Magnetic fabrics of the neoproterozoic piquiri syenite massif (Southernmost Brazil): Implications for 3D geometry and emplacement

摘要

The study of magnetic fabrics and rock magnetic properties, together with geological and structural mapping, was carried out in a syenite pluton to investigate its shape and emplacement history. The Piquiri Syenite Massif (PSM) is an alkaline pluton which exhibits S > > L magmatic fabric and is interpreted to be part of the last Neoproterozoic post-collisional magmatic episodes in southernmost Brazil. Thermomagnetic curves, hysteresis data and coercivity spectra obtained from representative samples of different facies in the massif reveal that magnetic susceptibility is dominated by ferromagnetic minerals, especially magnetite. Magnetic fabric data were determined by using Anisotropy of Magnetic Susceptibility (AMS) and Anisotropy of Anhysteretic Remanence (AARM). Both fabrics are coaxial, and the parallelism of AMS and AARM tensors in more than 84 % of the sampled sites rules out the possibility of significant effects of Single Domain (SD) crystals.
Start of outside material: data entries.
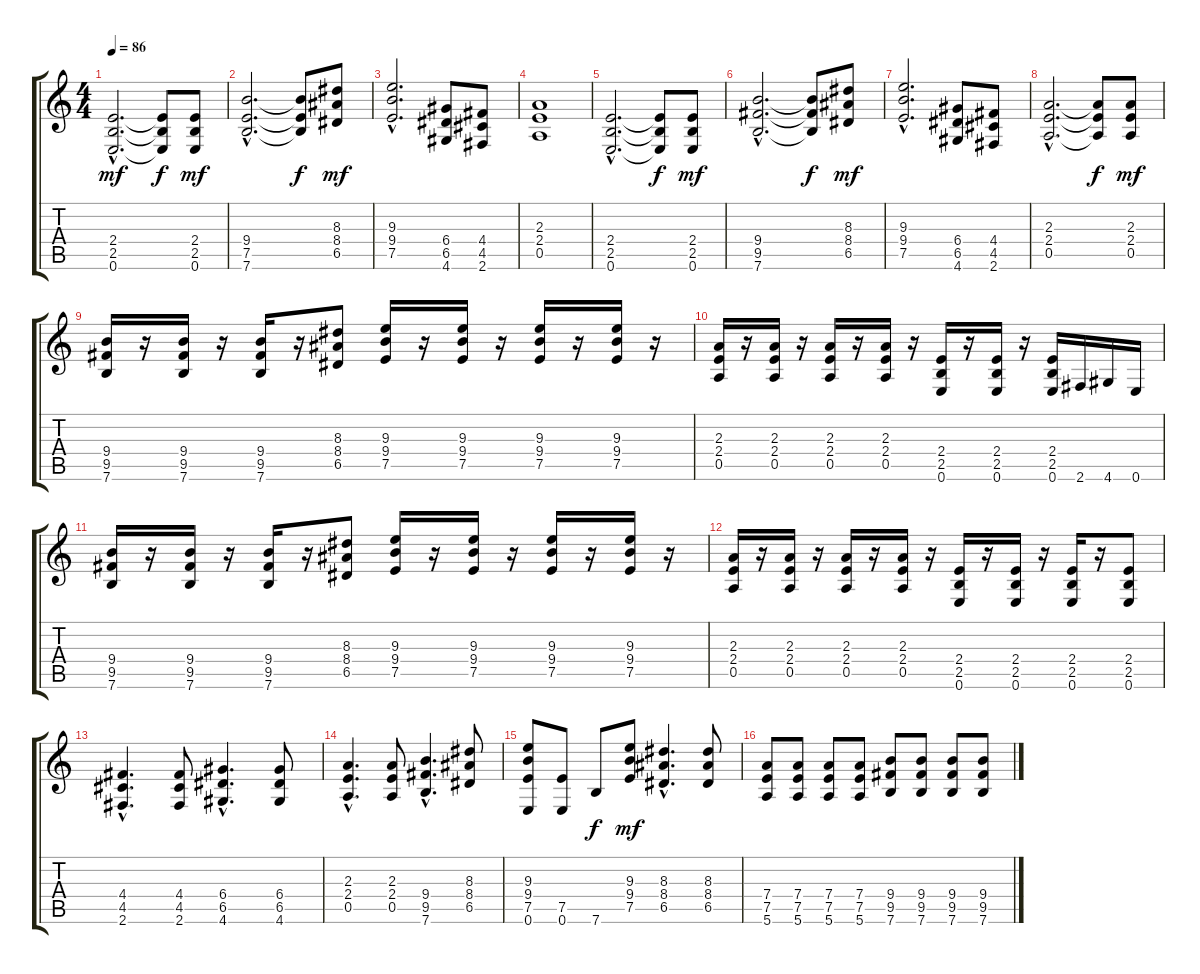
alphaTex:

\track "" {instrument distortionguitar}
\staff {score tabs}
\tuning (E4 B3 G3 D3 A2 E2) {hide}
\ts (4 4)
\tempo 86
\clef g2
\ks c
(2.4{hac} 2.5{hac} 0.6{hac}).2{d dy mf} (2.4{t} 2.5{t} 0.6{t}).8{dy f} (2.4 2.5 0.6).8{dy mf} |
(9.4{hac} 7.5{hac} 7.6{hac}).2{d} (9.4{t} 7.5{t} 7.6{t}).8{dy f} (8.3 8.4 6.5).8{dy mf} |
(9.3{hac} 9.4{hac} 7.5{hac}).2{d} (6.4 6.5 4.6).8 (4.4 4.5 2.6).8 |
(2.3 2.4 0.5).1 |
(2.4{hac} 2.5{hac} 0.6{hac}).2{d} (2.4{t} 2.5{t} 0.6{t}).8{dy f} (2.4 2.5 0.6).8{dy mf} |
(9.4{hac} 9.5{hac} 7.6{hac}).2{d} (9.4{t} 9.5{t} 7.6{t}).8{dy f} (8.3 8.4 6.5).8{dy mf} |
(9.3{hac} 9.4{hac} 7.5{hac}).2{d} (6.4 6.5 4.6).8 (4.4 4.5 2.6).8 |
(2.3{hac} 2.4{hac} 0.5{hac}).2{d} (2.3{t} 2.4{t} 0.5{t}).8{dy f} (2.3 2.4 0.5).8{dy mf} |
(9.4 9.5 7.6).16 r.16 (9.4 9.5 7.6).16 r.16 (9.4 9.5 7.6).16 r.16 (8.3 8.4 6.5).8 (9.3 9.4 7.5).16 r.16 (9.3 9.4 7.5).16 r.16 (9.3 9.4 7.5).16 r.16 (9.3 9.4 7.5).16 r.16 |
(2.3 2.4 0.5).16 r.16 (2.3 2.4 0.5).16 r.16 (2.3 2.4 0.5).16 r.16 (2.3 2.4 0.5).16 r.16 (2.4 2.5 0.6).16 r.16 (2.4 2.5 0.6).16 r.16 (2.4 2.5 0.6).16 2.6.16 4.6.16 0.6.16 |
(9.4 9.5 7.6).16 r.16 (9.4 9.5 7.6).16 r.16 (9.4 9.5 7.6).16 r.16 (8.3 8.4 6.5).8 (9.3 9.4 7.5).16 r.16 (9.3 9.4 7.5).16 r.16 (9.3 9.4 7.5).16 r.16 (9.3 9.4 7.5).16 r.16 |
(2.3 2.4 0.5).16 r.16 (2.3 2.4 0.5).16 r.16 (2.3 2.4 0.5).16 r.16 (2.3 2.4 0.5).16 r.16 (2.4 2.5 0.6).16 r.16 (2.4 2.5 0.6).16 r.16 (2.4 2.5 0.6).16 r.16 (2.4 2.5 0.6).8 |
(4.4{hac} 4.5{hac} 2.6{hac}).4{d} (4.4 4.5 2.6).8 (6.4{hac} 6.5{hac} 4.6{hac}).4{d} (6.4 6.5 4.6).8 |
(2.3{hac} 2.4{hac} 0.5{hac}).4{d} (2.3 2.4 0.5).8 (9.4{hac} 9.5{hac} 7.6{hac}).4{d} (8.3 8.4 6.5).8 |
(9.3 9.4 7.5 0.6).8 (7.5 0.6).8 7.6.8{dy f} (9.3 9.4 7.5).8{dy mf} (8.3{hac} 8.4{hac} 6.5{hac}).4{d} (8.3 8.4 6.5).8 |
(7.4 7.5 5.6).8 (7.4 7.5 5.6).8 (7.4 7.5 5.6).8 (7.4 7.5 5.6).8 (9.4 9.5 7.6).8 (9.4 9.5 7.6).8 (9.4 9.5 7.6).8 (9.4 9.5 7.6).8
The magnetic foliation is concordant with the magmatic foliation field measurements, both parallel to pluton contacts, with high, inward dip angles. The magnetic lineation shows distinct but related behaviour from one facies to another. It is dominantly subvertical in the marginal fades rocks and plunges at moderate to shallow angles in the main facies. It is sub-horizontal in the quartz-syenites and plunges at shallow angles in the granitic rocks. Oxidizing conditions determined from the study of magnetic mineralogy leads to challenge former interpretation of in situ differentiation and crystallization and points to the multi-intrusive character of the pluton. Field relations such as fragments of marginal facies rocks found within the main facies rocks, which are in turn intruded by quartz-syenites, together with the general absence of contact metamorphism except near the marginal facies, lead to interpret that a sequence of magmatic pulses have built up the pluton. Thus, a first magmatic pulse may have heated the host rocks and resulted in the marginal facies which was followed by the next pulses to form the main fades and the quartz-rich varieties, therefore constructing the pluton from outside inwards.